(Entries shown)

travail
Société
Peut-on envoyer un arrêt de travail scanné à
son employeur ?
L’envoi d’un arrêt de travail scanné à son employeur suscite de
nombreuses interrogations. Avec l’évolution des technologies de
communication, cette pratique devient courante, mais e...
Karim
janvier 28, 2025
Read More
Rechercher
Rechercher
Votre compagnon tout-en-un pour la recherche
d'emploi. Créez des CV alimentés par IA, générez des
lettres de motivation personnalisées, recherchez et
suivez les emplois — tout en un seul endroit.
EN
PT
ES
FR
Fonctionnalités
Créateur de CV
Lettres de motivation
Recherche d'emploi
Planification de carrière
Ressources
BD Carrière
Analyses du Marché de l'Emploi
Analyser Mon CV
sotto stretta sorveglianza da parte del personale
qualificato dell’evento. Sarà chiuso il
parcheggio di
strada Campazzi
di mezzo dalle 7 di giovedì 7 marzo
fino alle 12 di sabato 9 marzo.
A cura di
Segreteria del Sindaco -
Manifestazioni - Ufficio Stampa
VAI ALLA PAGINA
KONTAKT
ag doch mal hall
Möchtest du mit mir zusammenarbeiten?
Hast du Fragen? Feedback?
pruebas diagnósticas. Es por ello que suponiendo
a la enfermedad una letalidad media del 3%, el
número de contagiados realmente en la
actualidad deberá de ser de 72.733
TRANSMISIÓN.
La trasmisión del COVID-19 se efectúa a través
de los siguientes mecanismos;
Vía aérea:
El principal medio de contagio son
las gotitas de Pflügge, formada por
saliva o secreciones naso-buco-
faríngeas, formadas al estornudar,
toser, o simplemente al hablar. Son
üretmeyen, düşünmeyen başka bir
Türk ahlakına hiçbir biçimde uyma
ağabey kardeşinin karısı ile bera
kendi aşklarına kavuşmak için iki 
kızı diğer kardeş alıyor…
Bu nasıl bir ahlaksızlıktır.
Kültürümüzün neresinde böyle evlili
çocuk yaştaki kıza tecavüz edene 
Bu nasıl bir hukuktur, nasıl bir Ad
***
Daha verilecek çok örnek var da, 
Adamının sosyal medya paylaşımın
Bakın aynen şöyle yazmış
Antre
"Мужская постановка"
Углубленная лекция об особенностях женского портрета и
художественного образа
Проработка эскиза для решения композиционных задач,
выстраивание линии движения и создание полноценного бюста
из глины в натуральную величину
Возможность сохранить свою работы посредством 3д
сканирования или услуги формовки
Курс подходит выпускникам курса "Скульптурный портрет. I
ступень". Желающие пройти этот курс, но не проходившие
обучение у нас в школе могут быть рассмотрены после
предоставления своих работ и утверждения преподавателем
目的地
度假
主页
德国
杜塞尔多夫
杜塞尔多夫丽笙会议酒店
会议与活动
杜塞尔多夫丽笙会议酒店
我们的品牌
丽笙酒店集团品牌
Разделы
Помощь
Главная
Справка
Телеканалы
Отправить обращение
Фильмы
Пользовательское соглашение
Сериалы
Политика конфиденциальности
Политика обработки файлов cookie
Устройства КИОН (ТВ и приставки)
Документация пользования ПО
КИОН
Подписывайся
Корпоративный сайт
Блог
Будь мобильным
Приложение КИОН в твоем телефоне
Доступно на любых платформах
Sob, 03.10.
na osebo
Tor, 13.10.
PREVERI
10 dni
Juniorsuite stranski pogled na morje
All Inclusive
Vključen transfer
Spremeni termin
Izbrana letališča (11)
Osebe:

(End Entries shown)

### Your goal
Read through the entries above and copy each line that has the string "КИОН" in it.

### Problem solution
Устройства КИОН (ТВ и приставки)
КИОН
Приложение КИОН в твоем телефоне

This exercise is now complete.